The jade plant or Crassula ovata is a succulent which is often grown as an indoor plant in many regions of the world; it can also be successfully grown outdoors, as long as the climate is temperate to warm. You may also hear jade plants called friendship trees or money plants, and in some cultures people think that having a jade plant around the house is lucky. Many garden stores sell jade plants, and they are extremely easy to grow.
Many people can recognize a jade plant, thanks to the very distinctive leaves, which are rounded and grow opposite each other. The leaves of a jade plant are also very thick and fleshy, typically dark green and sometimes with reddish edges. When a jade plant flowers, it produces small clusters of white to pink blooms.
These plants are native to South Africa, so they like dry, hot, bright conditions. People who grow jade plants as houseplants sometimes struggle with them, because the plants largely like to be left alone. It is fairly hard to kill a jade plant, but constant fussy attention is probably the best way to do it; these plants thrive on neglect and conditions which could kill a number of other houseplants, including other succulents.

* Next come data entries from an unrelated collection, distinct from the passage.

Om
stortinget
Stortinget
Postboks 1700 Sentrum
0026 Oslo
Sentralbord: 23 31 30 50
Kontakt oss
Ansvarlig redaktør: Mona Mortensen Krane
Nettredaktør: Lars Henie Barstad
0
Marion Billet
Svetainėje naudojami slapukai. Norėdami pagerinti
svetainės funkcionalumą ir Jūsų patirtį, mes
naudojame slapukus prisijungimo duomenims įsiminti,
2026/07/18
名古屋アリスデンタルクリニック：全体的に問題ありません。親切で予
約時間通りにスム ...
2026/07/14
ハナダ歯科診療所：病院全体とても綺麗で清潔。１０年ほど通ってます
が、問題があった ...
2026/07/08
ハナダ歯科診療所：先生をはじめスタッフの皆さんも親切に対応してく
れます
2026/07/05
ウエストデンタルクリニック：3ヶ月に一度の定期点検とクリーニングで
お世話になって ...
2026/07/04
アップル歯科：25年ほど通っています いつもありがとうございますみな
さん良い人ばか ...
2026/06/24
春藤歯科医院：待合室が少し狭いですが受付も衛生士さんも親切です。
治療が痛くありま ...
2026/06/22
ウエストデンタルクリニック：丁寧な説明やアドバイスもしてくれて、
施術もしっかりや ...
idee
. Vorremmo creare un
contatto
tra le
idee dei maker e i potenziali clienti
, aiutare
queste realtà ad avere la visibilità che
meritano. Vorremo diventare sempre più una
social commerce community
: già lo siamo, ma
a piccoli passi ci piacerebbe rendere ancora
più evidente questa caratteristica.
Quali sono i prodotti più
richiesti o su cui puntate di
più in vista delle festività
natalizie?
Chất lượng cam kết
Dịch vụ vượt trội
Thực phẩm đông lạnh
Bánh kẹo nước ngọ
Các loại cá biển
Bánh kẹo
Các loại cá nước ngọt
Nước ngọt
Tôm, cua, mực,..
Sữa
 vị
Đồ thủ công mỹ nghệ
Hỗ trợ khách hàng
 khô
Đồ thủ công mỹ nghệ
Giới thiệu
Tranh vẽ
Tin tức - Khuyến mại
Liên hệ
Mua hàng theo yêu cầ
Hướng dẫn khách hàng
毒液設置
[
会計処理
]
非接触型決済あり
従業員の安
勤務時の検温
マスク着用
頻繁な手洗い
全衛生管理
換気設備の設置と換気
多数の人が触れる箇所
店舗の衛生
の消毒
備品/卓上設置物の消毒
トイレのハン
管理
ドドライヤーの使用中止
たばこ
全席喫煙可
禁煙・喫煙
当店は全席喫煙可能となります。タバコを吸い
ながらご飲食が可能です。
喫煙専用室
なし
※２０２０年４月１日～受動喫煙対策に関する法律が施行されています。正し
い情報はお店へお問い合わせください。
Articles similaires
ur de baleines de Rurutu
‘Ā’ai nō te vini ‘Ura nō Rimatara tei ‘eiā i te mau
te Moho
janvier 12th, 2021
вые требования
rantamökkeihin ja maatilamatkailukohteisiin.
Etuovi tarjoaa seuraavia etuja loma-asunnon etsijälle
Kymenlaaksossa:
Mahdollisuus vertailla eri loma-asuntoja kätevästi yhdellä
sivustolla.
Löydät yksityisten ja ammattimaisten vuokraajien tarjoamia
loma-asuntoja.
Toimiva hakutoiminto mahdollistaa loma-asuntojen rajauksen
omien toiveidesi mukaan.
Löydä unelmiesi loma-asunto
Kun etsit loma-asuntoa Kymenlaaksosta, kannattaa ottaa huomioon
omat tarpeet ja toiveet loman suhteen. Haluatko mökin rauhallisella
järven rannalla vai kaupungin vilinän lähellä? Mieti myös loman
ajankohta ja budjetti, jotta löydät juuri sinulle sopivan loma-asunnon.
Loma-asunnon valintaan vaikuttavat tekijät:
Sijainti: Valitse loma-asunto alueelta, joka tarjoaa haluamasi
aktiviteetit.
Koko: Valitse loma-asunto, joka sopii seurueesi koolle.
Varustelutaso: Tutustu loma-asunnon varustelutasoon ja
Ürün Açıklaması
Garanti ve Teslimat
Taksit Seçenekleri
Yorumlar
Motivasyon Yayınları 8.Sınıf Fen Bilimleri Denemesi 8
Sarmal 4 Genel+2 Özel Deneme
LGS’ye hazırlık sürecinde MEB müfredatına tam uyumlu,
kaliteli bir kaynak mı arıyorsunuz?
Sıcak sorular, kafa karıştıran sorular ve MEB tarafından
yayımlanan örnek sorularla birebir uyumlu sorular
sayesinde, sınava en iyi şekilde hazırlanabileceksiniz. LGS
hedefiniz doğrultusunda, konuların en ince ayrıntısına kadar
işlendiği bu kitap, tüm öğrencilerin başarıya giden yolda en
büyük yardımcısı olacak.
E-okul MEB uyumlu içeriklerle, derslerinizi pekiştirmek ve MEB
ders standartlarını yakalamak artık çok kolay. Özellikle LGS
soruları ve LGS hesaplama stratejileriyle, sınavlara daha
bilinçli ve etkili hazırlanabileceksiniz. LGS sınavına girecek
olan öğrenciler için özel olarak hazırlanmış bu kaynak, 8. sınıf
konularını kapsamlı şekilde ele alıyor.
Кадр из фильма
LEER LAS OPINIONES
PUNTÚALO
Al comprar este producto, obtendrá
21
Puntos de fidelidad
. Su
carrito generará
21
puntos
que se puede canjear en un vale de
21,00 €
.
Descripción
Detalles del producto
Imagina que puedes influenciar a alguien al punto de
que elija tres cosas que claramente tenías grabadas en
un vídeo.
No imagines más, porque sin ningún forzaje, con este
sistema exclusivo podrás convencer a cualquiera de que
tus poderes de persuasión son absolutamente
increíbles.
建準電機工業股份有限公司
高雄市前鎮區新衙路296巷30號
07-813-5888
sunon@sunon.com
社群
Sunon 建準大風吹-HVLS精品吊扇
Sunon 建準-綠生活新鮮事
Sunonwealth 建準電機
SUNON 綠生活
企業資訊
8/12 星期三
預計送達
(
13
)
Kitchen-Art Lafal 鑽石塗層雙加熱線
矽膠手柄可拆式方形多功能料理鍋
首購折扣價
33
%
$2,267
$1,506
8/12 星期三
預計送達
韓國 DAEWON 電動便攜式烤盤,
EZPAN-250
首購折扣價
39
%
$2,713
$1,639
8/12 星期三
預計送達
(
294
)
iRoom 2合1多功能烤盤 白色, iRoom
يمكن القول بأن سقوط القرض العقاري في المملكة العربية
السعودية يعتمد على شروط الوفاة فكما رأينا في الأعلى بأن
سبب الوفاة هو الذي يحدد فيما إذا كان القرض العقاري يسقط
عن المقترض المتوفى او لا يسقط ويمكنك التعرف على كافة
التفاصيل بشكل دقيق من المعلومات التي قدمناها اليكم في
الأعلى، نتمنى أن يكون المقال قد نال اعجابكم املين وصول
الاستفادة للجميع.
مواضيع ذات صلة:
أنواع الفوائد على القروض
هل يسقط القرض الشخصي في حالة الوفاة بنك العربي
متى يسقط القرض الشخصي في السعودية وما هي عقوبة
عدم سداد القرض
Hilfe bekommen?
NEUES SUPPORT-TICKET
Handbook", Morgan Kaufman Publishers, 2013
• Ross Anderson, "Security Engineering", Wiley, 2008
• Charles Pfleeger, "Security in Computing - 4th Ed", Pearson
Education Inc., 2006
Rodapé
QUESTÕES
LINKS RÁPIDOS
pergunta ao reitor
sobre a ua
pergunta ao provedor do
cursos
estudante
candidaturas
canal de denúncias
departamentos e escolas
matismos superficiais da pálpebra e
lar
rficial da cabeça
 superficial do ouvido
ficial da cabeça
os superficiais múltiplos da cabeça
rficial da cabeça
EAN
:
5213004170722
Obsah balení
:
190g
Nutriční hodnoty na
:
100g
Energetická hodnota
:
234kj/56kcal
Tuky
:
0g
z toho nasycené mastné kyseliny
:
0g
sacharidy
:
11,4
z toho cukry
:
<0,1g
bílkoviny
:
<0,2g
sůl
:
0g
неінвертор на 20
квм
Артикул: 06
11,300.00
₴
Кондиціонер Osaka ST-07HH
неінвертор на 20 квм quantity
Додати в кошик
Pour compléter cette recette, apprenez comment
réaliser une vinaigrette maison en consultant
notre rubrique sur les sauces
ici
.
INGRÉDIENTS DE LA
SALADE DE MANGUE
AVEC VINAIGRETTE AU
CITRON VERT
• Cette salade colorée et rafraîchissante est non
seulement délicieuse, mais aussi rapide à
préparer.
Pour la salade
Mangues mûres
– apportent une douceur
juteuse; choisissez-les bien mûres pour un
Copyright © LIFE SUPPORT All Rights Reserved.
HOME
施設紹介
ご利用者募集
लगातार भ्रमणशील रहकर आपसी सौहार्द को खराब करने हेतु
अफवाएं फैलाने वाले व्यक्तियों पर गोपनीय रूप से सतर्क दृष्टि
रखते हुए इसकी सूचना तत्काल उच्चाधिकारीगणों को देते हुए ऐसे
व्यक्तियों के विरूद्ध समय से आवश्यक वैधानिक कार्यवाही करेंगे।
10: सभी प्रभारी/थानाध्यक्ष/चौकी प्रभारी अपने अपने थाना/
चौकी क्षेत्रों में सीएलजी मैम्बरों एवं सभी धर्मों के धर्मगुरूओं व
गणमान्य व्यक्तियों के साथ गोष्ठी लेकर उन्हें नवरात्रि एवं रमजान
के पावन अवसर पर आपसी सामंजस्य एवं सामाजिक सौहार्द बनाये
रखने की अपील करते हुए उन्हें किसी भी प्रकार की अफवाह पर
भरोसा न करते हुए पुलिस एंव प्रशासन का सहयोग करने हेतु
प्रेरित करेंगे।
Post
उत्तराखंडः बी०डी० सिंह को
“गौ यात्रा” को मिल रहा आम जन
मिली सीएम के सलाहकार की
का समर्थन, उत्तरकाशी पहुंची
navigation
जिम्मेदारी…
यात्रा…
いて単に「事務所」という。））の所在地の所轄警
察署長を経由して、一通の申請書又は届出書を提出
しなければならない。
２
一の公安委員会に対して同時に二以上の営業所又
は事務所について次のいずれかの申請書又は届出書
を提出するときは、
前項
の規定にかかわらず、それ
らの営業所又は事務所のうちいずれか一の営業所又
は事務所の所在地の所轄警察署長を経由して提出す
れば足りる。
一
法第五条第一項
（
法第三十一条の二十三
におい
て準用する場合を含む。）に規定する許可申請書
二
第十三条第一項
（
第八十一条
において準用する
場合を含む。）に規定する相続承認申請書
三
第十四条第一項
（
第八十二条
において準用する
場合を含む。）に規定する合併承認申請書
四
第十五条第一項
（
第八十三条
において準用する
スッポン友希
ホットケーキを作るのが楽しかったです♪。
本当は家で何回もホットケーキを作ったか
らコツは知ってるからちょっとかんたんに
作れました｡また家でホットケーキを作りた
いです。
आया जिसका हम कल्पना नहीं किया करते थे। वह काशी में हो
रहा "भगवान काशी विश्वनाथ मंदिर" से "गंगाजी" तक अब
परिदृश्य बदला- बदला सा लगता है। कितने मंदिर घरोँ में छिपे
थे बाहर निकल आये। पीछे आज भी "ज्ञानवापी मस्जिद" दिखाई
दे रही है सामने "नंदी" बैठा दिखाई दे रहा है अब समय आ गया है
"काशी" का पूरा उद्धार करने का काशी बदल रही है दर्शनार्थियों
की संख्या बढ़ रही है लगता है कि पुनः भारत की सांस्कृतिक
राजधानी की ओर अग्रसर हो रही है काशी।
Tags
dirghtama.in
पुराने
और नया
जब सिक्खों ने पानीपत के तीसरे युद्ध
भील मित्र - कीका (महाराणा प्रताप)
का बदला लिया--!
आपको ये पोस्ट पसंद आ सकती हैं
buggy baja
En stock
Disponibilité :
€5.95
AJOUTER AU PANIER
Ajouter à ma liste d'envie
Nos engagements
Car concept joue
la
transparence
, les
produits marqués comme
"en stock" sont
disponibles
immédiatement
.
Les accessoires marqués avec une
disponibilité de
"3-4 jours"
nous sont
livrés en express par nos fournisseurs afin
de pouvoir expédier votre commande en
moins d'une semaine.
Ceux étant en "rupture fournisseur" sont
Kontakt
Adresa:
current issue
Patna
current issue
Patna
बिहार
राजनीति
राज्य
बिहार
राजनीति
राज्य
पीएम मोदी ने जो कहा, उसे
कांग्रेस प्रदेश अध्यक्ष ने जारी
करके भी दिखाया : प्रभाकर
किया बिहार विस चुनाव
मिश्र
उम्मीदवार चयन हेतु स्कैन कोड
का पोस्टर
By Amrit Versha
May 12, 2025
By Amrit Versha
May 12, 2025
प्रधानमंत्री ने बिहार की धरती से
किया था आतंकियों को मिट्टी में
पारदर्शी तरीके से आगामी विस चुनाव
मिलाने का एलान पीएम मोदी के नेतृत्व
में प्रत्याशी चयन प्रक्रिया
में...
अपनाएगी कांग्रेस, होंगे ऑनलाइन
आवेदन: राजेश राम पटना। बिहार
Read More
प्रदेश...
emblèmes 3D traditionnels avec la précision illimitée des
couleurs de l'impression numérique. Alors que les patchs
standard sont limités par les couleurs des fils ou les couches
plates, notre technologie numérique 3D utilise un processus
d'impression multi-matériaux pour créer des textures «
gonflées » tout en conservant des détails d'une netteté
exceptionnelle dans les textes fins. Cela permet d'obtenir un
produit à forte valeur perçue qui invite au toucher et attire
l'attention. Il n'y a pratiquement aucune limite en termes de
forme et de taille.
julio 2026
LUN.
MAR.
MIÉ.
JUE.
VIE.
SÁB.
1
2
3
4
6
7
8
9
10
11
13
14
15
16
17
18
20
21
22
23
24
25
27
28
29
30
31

Jade plants take well to container gardening, preferring dry, loose soil which will not hold water. They like to be periodically soaked and then allowed to dry out entirely; if conditions are too wet, the plant will start to rot, with the thick, fleshy stems growing soft and mushy, and the leaves shriveling up and falling off. Rot can also damage the roots of the jade plant. The best place to grow these plants indoors is a warm, sunny spot, ideally near a window with a lot of light exposure, and if you grow jade plants outdoors, wrap them in blankets during the winter if you think it will frost, as the plants are very susceptible to frostbite.
Jade plants benefit from pruning, which helps to give them a solid shape and encourages slow, even growth of the trunk, creating a plant which will be able to support itself. If a jade plant is not pruned, the plant will grow top-heavy, and the branches will start to pull themselves off with their weight. Prune moderately in the early spring, clipping a bit every few weeks to avoid shocking the plant.
The easiest way to propagate a jade plant is to allow the plant to do the work. In the wild, these plants simply clone themselves, dropping branches which will take root on their own, and you can mimic these conditions at home if you want to increase your jade plant population.